SQLiteWriter sqw("example.sqlite3");
auto res = sqw.query("select * from data where pief = ?", {123});
cout << res.at(0)["pief"] << endl; // should print 123

This returns a vector of rows, each represented by an unordered_map<string,string>. Alternatively you can use queryT which returns std::variant<int64_t, double, string, nullptr_t, vector<uint8_t>> values, which means you can benefit from the typesafety. Note that all integer numbers end up as signed int64_t in this variant union.

Also note that these functions could very well not be coherent with addValue() because of buffering. This is by design. The query function is very useful for getting the value of counters for example, so you can use these for subsequent logging. But don't count on a value you just wrote with addValue() to appear in an a query() immediately.

To be on the safe side, don't interleave calls to query() with calls to addValue().

Readonly mode

When using SQLiteWriter to only perform reads, it is possible to set read only mode.
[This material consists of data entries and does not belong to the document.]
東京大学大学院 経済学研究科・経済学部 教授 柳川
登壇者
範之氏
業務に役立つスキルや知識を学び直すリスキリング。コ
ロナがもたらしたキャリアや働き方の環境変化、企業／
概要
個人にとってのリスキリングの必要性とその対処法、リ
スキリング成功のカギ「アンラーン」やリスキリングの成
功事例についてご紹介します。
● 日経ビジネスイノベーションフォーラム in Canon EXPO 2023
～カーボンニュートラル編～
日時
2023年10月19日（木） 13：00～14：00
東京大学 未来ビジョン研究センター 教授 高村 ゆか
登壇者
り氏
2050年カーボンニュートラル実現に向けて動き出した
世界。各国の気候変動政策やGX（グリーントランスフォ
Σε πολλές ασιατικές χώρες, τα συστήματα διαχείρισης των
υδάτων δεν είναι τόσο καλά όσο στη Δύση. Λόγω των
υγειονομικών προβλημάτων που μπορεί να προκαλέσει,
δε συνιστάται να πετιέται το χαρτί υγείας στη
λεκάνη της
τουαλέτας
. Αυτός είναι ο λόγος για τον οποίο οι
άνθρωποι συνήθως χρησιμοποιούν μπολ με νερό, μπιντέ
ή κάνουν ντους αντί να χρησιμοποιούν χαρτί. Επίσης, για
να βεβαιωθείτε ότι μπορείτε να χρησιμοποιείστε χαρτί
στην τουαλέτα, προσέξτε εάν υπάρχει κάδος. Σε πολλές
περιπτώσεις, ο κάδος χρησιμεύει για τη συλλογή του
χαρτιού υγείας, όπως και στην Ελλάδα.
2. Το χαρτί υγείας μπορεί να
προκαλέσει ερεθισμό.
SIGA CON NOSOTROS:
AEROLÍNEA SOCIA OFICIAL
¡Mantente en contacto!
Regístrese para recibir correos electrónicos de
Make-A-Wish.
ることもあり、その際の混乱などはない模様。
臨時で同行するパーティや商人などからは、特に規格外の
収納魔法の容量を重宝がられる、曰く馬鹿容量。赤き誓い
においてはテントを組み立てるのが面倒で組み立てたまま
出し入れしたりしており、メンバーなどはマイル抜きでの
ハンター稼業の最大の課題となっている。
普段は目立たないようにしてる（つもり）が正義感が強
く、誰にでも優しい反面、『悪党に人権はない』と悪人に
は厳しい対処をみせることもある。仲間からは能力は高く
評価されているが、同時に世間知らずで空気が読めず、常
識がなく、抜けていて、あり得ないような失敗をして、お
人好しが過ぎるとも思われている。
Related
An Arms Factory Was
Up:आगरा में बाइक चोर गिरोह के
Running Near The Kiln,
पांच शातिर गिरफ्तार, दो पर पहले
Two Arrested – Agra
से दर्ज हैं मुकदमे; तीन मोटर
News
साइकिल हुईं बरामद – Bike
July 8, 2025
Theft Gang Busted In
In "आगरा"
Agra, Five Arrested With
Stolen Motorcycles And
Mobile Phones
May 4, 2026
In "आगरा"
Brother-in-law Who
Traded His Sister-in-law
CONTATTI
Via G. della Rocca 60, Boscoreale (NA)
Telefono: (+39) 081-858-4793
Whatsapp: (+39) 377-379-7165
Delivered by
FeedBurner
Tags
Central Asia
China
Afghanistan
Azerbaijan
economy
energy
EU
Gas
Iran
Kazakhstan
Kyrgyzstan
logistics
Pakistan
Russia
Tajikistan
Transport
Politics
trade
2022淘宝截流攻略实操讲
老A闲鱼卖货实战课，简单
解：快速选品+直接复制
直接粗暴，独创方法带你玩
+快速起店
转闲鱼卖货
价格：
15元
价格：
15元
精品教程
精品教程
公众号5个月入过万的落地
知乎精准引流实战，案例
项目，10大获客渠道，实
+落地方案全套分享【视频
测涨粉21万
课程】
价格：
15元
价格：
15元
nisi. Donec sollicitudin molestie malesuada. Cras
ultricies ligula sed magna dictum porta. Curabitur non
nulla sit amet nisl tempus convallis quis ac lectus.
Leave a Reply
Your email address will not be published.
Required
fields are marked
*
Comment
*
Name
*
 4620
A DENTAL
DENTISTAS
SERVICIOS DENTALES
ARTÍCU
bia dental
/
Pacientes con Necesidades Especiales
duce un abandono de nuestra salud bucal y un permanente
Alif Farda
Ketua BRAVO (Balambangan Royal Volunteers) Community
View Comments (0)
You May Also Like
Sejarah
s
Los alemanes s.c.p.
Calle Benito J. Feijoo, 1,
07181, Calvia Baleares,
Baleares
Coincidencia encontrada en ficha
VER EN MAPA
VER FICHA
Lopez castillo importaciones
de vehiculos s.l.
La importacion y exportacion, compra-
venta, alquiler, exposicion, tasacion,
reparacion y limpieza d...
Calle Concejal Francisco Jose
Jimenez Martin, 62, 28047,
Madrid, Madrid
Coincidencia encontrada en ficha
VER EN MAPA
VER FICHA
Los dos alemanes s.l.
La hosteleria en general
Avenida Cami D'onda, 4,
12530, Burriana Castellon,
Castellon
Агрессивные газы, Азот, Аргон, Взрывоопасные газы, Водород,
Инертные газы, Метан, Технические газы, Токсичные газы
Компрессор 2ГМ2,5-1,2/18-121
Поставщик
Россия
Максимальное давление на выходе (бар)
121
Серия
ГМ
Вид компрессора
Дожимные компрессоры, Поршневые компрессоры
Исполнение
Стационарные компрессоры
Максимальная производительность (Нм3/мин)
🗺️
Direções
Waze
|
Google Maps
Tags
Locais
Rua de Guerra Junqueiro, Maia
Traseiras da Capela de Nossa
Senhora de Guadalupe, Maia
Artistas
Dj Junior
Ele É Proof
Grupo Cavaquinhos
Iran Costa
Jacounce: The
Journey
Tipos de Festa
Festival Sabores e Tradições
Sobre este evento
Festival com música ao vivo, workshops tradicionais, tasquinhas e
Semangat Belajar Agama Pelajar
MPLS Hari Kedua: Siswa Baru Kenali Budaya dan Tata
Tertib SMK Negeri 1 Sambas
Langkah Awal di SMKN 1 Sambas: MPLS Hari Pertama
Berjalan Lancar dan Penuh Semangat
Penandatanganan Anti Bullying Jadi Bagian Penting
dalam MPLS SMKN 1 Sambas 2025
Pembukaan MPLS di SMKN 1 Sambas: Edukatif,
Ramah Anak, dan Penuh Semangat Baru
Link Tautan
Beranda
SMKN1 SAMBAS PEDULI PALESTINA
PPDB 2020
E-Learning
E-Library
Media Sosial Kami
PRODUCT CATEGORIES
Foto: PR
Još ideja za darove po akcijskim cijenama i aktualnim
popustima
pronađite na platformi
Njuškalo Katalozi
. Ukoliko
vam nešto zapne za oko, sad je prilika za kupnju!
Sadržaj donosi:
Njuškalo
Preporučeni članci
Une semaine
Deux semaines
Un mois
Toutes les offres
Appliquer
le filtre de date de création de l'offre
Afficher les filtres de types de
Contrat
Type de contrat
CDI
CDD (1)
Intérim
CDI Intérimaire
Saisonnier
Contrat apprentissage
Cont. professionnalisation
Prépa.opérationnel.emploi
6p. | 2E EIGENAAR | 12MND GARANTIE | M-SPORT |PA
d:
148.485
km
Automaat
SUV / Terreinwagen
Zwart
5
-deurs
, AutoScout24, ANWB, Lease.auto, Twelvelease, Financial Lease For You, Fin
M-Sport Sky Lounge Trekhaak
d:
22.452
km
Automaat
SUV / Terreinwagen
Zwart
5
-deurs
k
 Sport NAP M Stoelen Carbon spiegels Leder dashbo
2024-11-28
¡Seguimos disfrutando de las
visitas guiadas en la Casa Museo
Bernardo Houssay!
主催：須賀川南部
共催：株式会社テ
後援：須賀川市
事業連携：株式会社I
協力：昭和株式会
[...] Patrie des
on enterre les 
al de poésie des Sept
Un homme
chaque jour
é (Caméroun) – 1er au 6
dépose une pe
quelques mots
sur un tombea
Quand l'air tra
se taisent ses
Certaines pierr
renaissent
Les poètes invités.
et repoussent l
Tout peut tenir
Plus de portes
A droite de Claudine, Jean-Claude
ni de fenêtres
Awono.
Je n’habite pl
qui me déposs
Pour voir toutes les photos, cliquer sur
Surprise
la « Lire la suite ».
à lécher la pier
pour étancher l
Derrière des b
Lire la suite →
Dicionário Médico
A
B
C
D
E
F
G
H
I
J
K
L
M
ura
This instructs sqlite3 to not permit changes, and it als makes sqlitewriter not create a writing thread.

From the unit tests:

...
  SQLiteWriter ro(fname, SQLWFlag::ReadOnly);
  auto res = ro.queryT("select * from data where some='stuff'");
  REQUIRE(res.size() == 1);

  REQUIRE_THROWS_AS(ro.addValue({{"some", "more"}}), std::exception);
  res = ro.queryT("select count(1) c from data");
  REQUIRE(res.size() == 1);
  CHECK(get<int64_t>(res[0]["c"]) == 1);

In readonly mode, you can also pass an extra field to queryT, specifying how many milliseconds the query should be allowed to run. An exception is thrown if this time period is exceeded.

JSON helper

It is often convenient to turn your query results into JSON. The helpers packResultJson and packResultJsonStr in jsonhelper.cc benefit from the typesafety provided by queryT to create JSON that knows that 1.0 is not "1.0":

  {
    SQLiteWriter sqw("testrunner-example.sqlite3");
    sqw.addValue({{"pief",1}});
    sqw.addValue({{"paf",12.0}});
    sqw.addValue({{"user", "ahu"}, {"paf", 14}});
    sqw.addValue({{"user", "jhu"}, {"paf", 14.23}, {"pief", 99}});
  }
  // best way to guarantee that you can query the data you inserted 
  // is by closing the connection
  SQLiteWriter sqw("testrunner-example.sqlite3");
  auto res = sqw.queryT("select * from data");

  cout << packResultsJsonString(res) << endl;

Slightly reformatted, this prints:

[
 {"pief":1},
 {"paf":12.0},
 {"paf":14.0, "user":"ahu"},
 {"paf":14.23, "pief":99, "user":"jhu"}
]

Advanced features

Per-field metadata

SQLiteWriter creates populates tables for you automatically, setting the correct type per field. But sometimes you want to add some additional instructions. For example, you might want to declare that a field is case-insensitive. To do so, you can add metadata per field, like this:

SQLiteWriter sqw("example.sqlite3", {{"name", "collate nocase"}});

This will lead SQLiteWriter to add 'collate nocase' when the 'name' field is created for the main 'data' table. To specify for specific tables, use this syntax:

SQLiteWriter sqw("example.sqlite.sqlite3", {{"second", 
    {{"user", "UNIQUE"}}
    }});

Note that this is also the only time when this metadata is used. If you have a pre-existing database that already has a 'name' field, it will not be changed to 'collate nocase'.

Status

I use it as infrastructure in some of my projects. Seems to work well.